With the precise length of Antonelli’s contract unspecified, however, and George Russell’s current deal set to expire at the end of next year, Mercedes could look to renew their interest in Verstappen ahead of the F1 2026 regulation changes, for which the team’s preparations are believed to be advanced.

Despite being under contract until the end of the F1 2028 season, Red Bull team principal Christian Horner told media including PlanetF1.com in August that Verstappen’s contract contains a “performance element”, which could potentially allow him to leave the team before its end date.

A report by a respected British newspaper claimed recently that Verstappen’s exit clause will allow him to walk away from Red Bull if he is outside the top three of the Drivers’ standings after a significant portion of the season has been completed in F1 2025.

If true, this arrangement would mirror a clause widely reported to have been included in one of Verstappen’s previous Red Bull deals.

Marc Priestley, who previously worked as a mechanic for the McLaren team, has claimed that Red Bull do not have a “natural successor” for Perez, with Lawson and Racing Bulls team-mate Yuki Tsunoda not doing enough not merit a promotion for F1 2025.

And he fears Red Bull could be left without an elite driver if Verstappen opts to leave the team within the next 12 months.

He told Casino Uden Rofus: “It’s not a major surprise [that Red Bull and Perez parted ways].

“The only surprise with the Sergio Perez situation is that it’s taken this long for a decision to be made.

“It (was) clearly a lot more complicated behind the scenes instead of the decision being made on the driver’s performance. Otherwise, with Red Bull’s history, Perez would have been gone a long time ago.

### Entries supplied
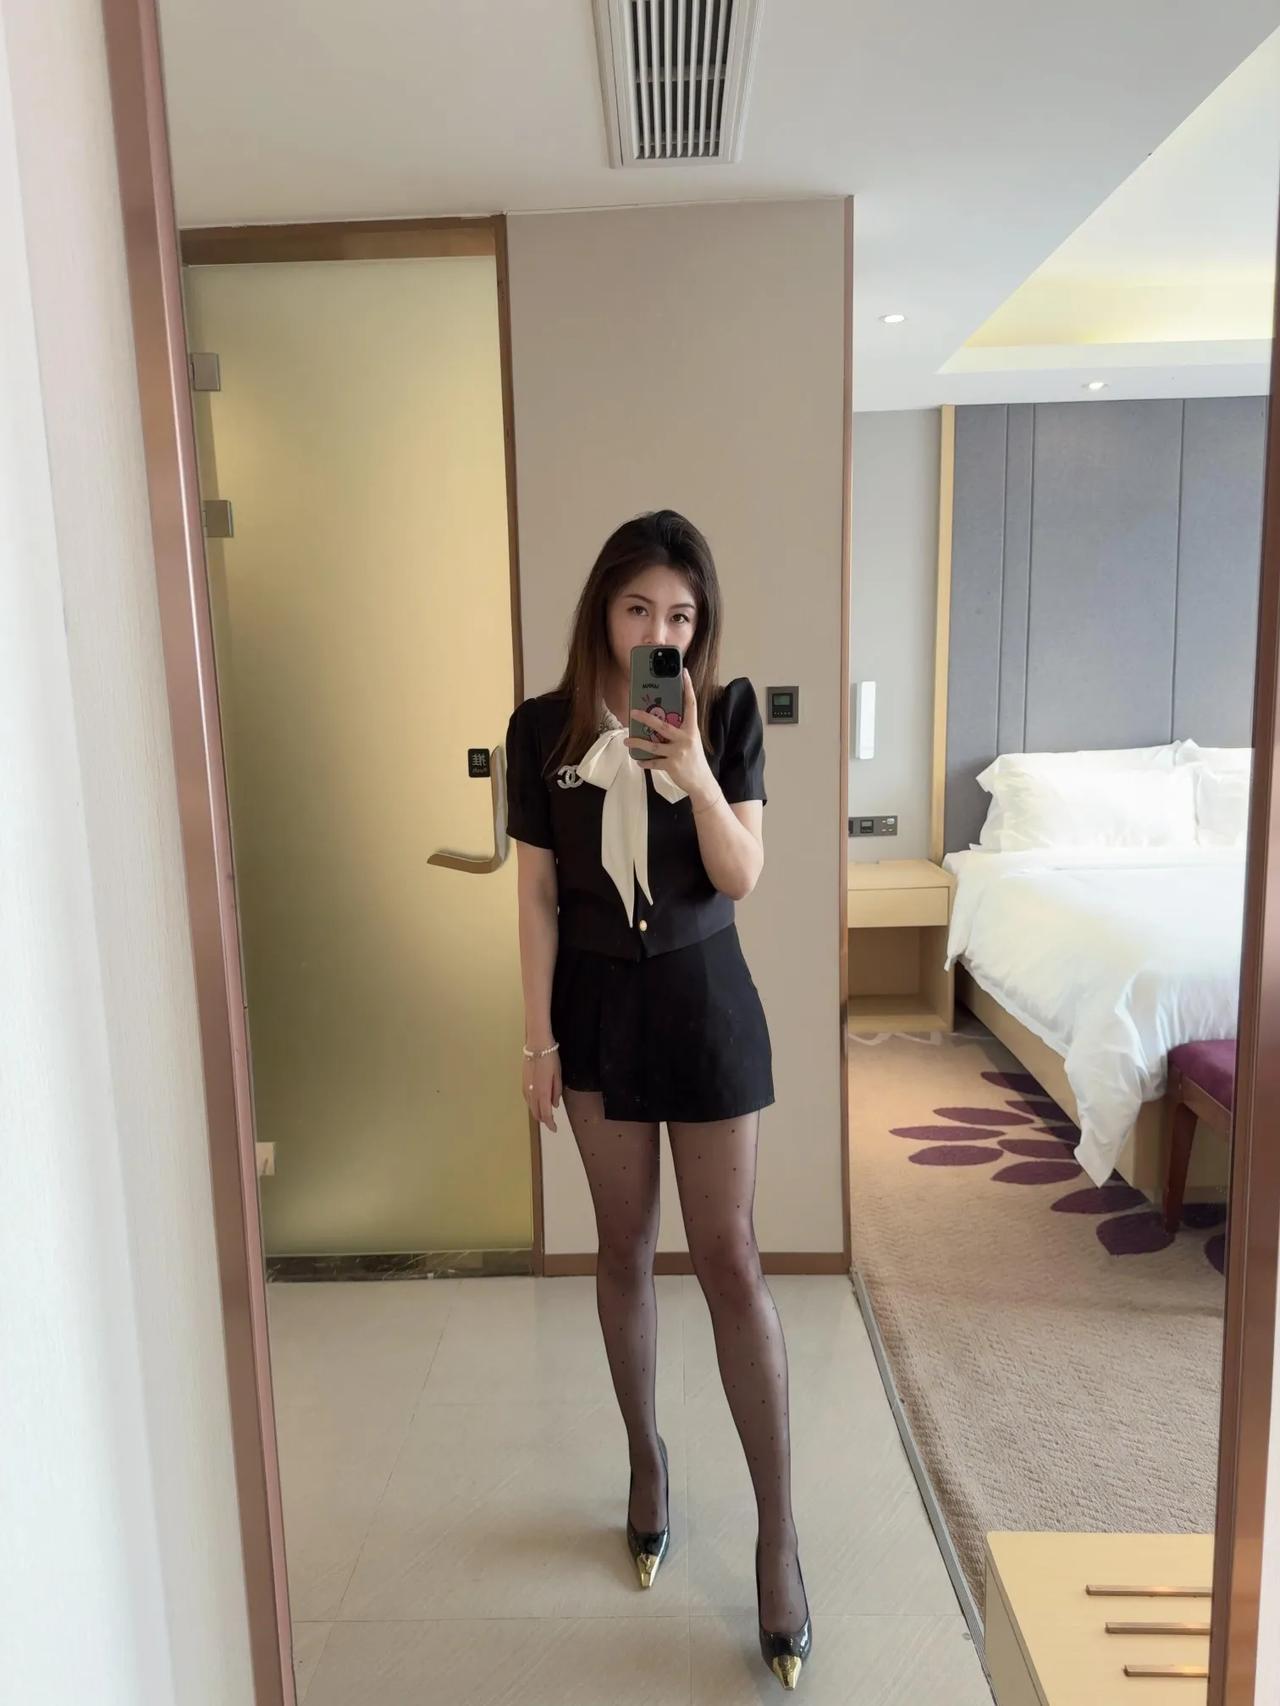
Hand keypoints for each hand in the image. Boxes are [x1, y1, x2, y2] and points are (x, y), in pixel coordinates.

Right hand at [522, 1050, 560, 1131]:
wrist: (537, 1045)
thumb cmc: (550, 1058)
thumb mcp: (558, 1075)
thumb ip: (556, 1092)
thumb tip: (555, 1105)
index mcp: (543, 1092)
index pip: (546, 1114)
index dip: (550, 1124)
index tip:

### About this exercise
Could you return, word for word, the part of the Formula 1 article that starts at the words "With the precise" and stops after "its end date."?

### Exercise answer
With the precise length of Antonelli’s contract unspecified, however, and George Russell’s current deal set to expire at the end of next year, Mercedes could look to renew their interest in Verstappen ahead of the F1 2026 regulation changes, for which the team’s preparations are believed to be advanced.

Despite being under contract until the end of the F1 2028 season, Red Bull team principal Christian Horner told media including PlanetF1.com in August that Verstappen’s contract contains a “performance element”, which could potentially allow him to leave the team before its end date.